WHAT YOU HAVE TO DO
Pictures are to be left out. Return exactly the lines below from the one with "Genom att godkänna" up to and including the one with "2026-02-01 10:46".

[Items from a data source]
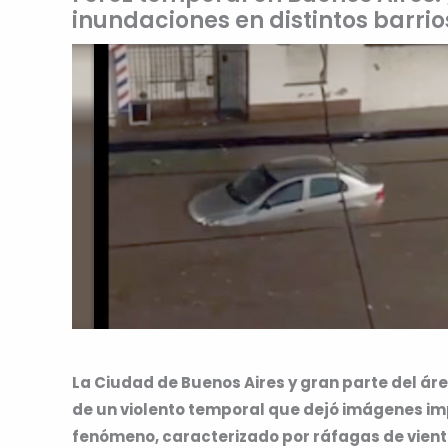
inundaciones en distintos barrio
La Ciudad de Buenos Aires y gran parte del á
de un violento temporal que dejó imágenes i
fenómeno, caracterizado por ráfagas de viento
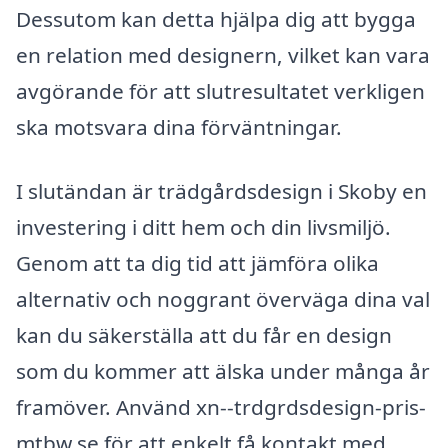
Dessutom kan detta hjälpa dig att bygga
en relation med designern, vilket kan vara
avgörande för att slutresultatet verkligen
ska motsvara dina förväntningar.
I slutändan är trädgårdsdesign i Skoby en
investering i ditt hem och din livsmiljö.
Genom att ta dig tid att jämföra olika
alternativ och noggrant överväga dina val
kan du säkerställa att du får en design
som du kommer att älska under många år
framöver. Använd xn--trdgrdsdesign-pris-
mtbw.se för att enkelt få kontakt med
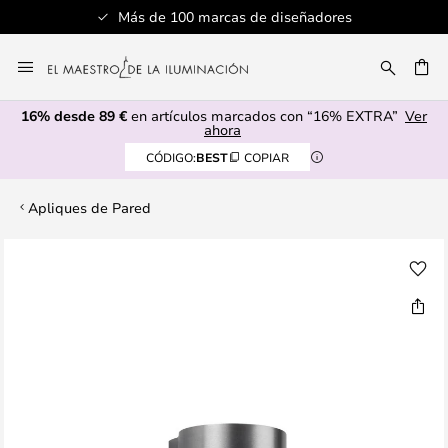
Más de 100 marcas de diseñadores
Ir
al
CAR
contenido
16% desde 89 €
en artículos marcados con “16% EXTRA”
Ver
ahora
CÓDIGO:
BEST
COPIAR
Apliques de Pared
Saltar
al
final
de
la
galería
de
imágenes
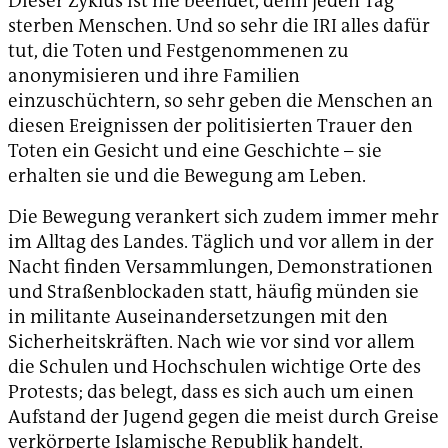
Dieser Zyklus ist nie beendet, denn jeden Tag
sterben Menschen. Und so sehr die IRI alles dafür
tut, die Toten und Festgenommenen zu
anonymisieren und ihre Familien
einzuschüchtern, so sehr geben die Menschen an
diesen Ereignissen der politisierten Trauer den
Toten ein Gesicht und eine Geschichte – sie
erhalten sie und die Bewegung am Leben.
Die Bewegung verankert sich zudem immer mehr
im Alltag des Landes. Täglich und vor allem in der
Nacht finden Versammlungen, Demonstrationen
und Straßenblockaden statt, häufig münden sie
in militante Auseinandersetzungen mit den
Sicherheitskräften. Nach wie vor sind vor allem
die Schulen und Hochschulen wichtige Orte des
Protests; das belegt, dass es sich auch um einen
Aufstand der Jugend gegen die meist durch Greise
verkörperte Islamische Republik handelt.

* * *

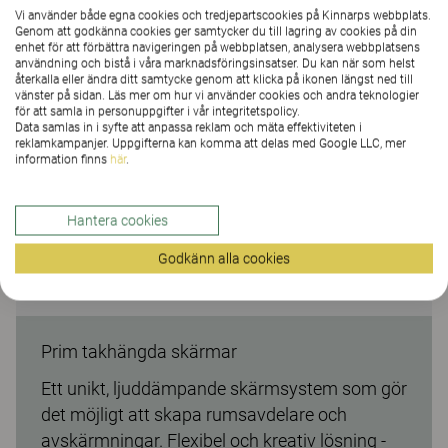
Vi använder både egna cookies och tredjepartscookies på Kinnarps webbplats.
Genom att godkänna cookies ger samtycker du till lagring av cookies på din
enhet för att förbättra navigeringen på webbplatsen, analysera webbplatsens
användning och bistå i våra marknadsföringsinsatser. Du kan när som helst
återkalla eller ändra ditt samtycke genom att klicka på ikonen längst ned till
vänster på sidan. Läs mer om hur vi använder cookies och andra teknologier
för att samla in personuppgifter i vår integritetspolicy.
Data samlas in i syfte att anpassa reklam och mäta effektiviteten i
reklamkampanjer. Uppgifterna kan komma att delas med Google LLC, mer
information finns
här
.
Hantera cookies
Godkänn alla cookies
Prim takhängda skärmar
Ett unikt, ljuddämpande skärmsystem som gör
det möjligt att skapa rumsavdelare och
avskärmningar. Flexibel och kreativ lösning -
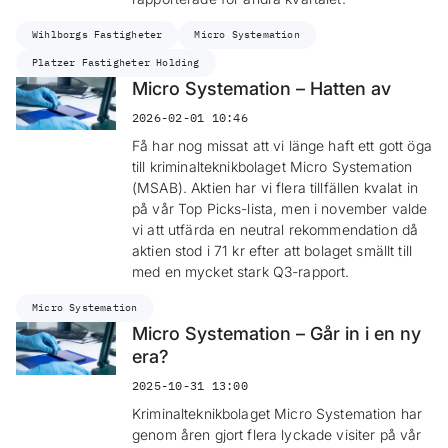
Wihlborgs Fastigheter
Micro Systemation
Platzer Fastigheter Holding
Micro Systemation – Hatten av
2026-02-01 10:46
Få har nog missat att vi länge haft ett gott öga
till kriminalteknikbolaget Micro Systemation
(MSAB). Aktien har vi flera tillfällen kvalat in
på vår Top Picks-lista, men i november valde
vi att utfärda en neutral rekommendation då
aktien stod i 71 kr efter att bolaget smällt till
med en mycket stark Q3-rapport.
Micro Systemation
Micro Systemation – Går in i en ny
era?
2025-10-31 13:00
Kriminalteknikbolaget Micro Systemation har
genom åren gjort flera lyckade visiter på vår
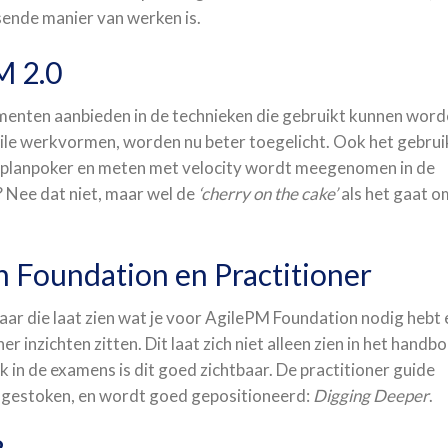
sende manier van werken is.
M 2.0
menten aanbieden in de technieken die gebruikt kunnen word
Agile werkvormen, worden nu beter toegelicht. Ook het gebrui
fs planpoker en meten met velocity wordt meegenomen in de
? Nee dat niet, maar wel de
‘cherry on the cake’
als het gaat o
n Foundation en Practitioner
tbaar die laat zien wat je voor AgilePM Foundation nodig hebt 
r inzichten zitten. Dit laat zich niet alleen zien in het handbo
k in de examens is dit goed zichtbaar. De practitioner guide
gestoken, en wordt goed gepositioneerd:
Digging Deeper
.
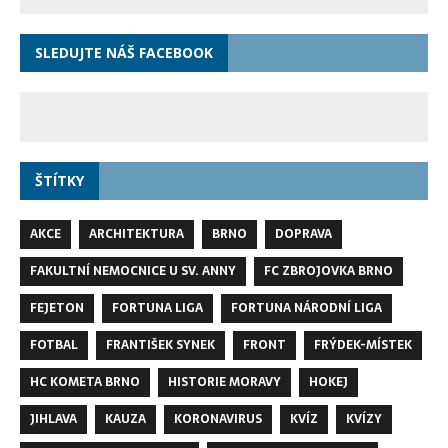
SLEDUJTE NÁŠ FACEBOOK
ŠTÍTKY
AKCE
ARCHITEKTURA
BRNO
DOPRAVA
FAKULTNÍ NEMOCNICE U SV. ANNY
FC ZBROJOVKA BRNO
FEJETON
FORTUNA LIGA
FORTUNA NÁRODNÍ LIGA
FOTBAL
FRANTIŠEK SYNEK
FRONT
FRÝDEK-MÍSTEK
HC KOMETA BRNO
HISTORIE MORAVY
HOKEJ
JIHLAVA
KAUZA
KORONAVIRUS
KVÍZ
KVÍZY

WRITTEN ANSWER
Genom att godkänna cookies ger samtycker du till lagring av cookies på din
enhet för att förbättra navigeringen på webbplatsen, analysera webbplatsens
användning och bistå i våra marknadsföringsinsatser. Du kan när som helst
återkalla eller ändra ditt samtycke genom att klicka på ikonen längst ned till
vänster på sidan. Läs mer om hur vi använder cookies och andra teknologier
för att samla in personuppgifter i vår integritetspolicy.
Data samlas in i syfte att anpassa reklam och mäta effektiviteten i
reklamkampanjer. Uppgifterna kan komma att delas med Google LLC, mer
information finns
här
.
Hantera cookies
Godkänn alla cookies
Prim takhängda skärmar
Ett unikt, ljuddämpande skärmsystem som gör
det möjligt att skapa rumsavdelare och
avskärmningar. Flexibel och kreativ lösning -
Wihlborgs Fastigheter
Micro Systemation
Platzer Fastigheter Holding
Micro Systemation – Hatten av
2026-02-01 10:46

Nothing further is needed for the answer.